Making the pet fostering application process more transparent
The objective of this project was to create an interactive site that was responsive to two different screen formats. Our team of five Interaction Design Studio 1 students was given a number of domains to choose from, and we chose fostering a pet because of our team members’ shared interest in the topic. We were also required to narrow our scope to a specific client, user group, pain point, and set of interactions that would resolve that pain point and be beneficial to the client.
We created a subset of screens for an interactive site for a made-up client, the Allegheny County Rescue Association (ACRA). The ACRA and the rescues that joined it were our stakeholders, and the people looking to foster dogs were our site’s users. The ACRA’s goal is to save as many animals as possible, while maintaining financial feasibility as a nonprofit. Our solution targeted the user pain point of lack of transparency in the application to foster process. A more transparent application process means higher quality applications and efficient time management, which ultimately allows the ACRA to collect more fees and save more animals.
————
▶ Assignment:
Decide whether each statement agrees with the pet fostering project text above. Answer yes or no for each and quote the deciding words. (a) The project team had five students. (b) The Allegheny County Rescue Association is a real client. (c) The site's users were the rescues that joined the ACRA.

▶ Supplied data:
————
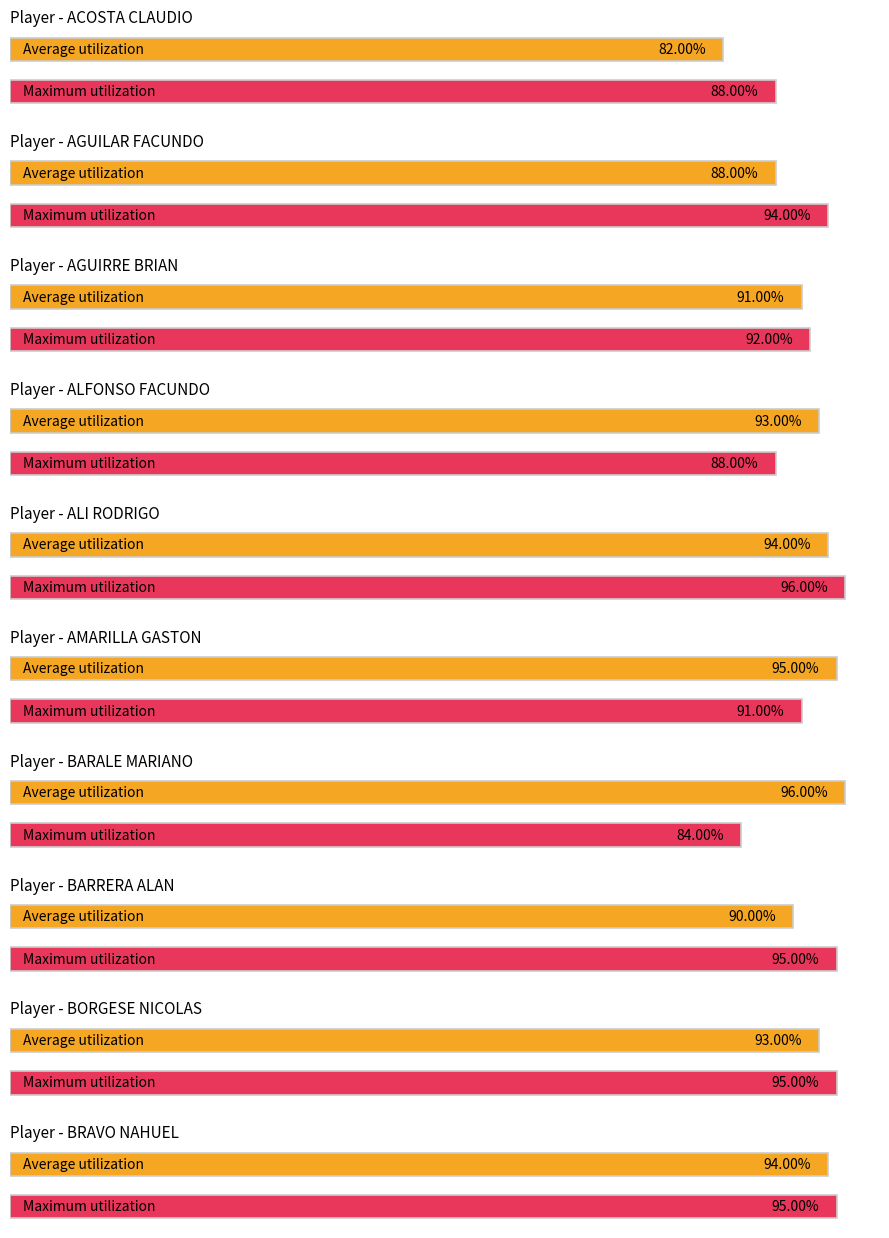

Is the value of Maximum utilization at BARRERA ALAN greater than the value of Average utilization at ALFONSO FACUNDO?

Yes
————
▶ Solution to the problem:
(a) Yes: "Our team of five Interaction Design Studio 1 students"
(b) No: "a made-up client, the Allegheny County Rescue Association (ACRA)"
(c) No: "the people looking to foster dogs were our site’s users"